** THE DATA **

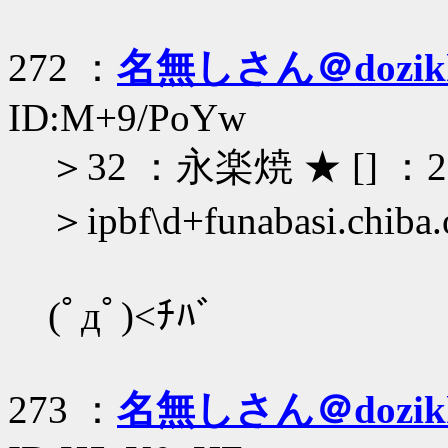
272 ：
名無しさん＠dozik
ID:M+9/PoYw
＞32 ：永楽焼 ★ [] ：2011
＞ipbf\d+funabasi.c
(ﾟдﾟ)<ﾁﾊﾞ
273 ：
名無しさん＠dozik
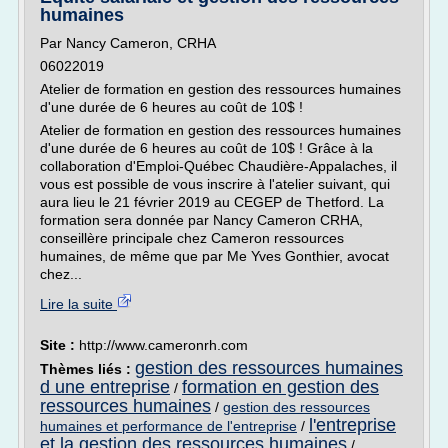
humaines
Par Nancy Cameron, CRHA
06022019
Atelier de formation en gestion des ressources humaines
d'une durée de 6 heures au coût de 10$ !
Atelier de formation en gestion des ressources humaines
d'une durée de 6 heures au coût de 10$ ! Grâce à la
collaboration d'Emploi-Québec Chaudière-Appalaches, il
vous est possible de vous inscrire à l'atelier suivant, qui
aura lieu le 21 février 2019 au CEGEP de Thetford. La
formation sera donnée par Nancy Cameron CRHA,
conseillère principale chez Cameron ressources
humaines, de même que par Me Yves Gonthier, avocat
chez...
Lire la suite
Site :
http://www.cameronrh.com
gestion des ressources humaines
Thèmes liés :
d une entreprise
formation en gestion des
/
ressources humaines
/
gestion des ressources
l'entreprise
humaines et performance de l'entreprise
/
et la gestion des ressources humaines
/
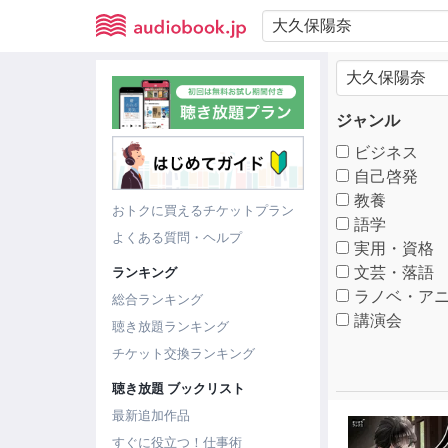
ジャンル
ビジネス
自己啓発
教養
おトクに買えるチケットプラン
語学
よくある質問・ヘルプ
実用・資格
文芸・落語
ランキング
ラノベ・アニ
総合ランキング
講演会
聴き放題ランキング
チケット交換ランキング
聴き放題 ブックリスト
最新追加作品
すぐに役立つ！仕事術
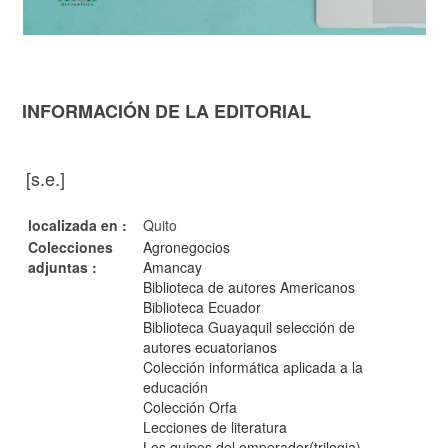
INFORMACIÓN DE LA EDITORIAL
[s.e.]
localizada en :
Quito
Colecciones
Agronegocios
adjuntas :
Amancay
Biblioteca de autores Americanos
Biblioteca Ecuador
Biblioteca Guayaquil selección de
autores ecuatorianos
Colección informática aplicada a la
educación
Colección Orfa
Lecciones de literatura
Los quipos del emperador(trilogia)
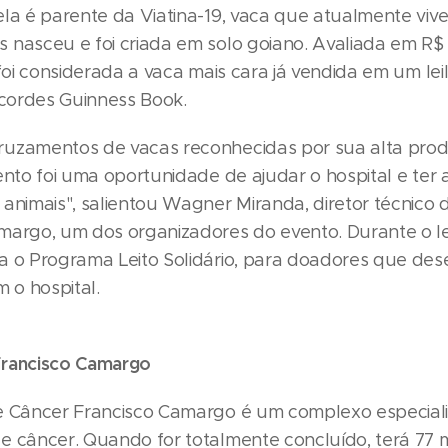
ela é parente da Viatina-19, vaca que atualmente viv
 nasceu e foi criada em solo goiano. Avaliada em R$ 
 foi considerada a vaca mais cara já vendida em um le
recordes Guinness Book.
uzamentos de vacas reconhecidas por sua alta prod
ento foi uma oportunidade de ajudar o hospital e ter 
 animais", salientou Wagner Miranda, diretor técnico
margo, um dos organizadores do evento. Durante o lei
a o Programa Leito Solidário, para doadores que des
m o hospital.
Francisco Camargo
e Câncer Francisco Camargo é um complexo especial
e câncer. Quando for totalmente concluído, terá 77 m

** PROBLEM TO WORK ON **
Copy every line of the data that holds the string "Nancy".

** TASK RESULT **
Par Nancy Cameron, CRHA
formation sera donnée par Nancy Cameron CRHA,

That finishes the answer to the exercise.